* SUPPLIED MATERIAL *
++++++++++++++++++++
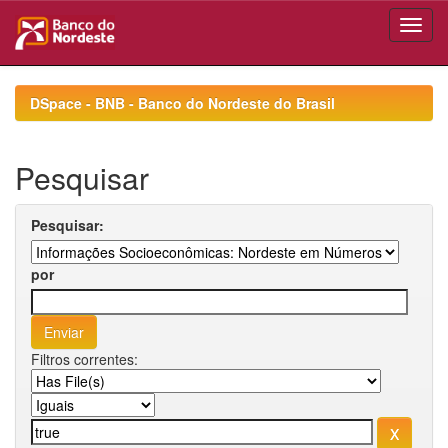
Skip
navigation
DSpace - BNB - Banco do Nordeste do Brasil
Pesquisar
Pesquisar:
por
Filtros correntes:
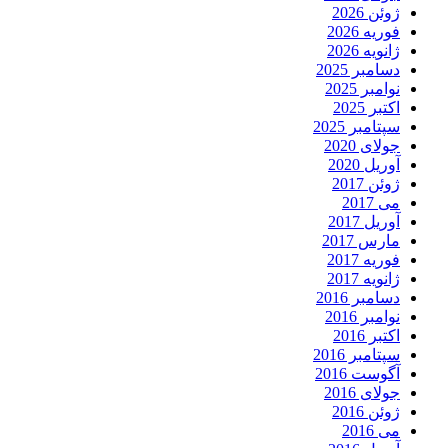
ژوئن 2026
فوریه 2026
ژانویه 2026
دسامبر 2025
نوامبر 2025
اکتبر 2025
سپتامبر 2025
جولای 2020
آوریل 2020
ژوئن 2017
می 2017
آوریل 2017
مارس 2017
فوریه 2017
ژانویه 2017
دسامبر 2016
نوامبر 2016
اکتبر 2016
سپتامبر 2016
آگوست 2016
جولای 2016
ژوئن 2016
می 2016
++++++++++++++++++++
* EXERCISE DIRECTIONS *
Reproduce every line above word for word; no images.

* RESPONSE *
Skip
navigation
DSpace - BNB - Banco do Nordeste do Brasil
Pesquisar
Pesquisar:
por
Filtros correntes:
ژوئن 2026
فوریه 2026
ژانویه 2026
دسامبر 2025
نوامبر 2025
اکتبر 2025
سپتامبر 2025
جولای 2020
آوریل 2020
ژوئن 2017
می 2017
آوریل 2017
مارس 2017
فوریه 2017
ژانویه 2017
دسامبر 2016
نوامبر 2016
اکتبر 2016
سپتامبر 2016
آگوست 2016
جولای 2016
ژوئن 2016
می 2016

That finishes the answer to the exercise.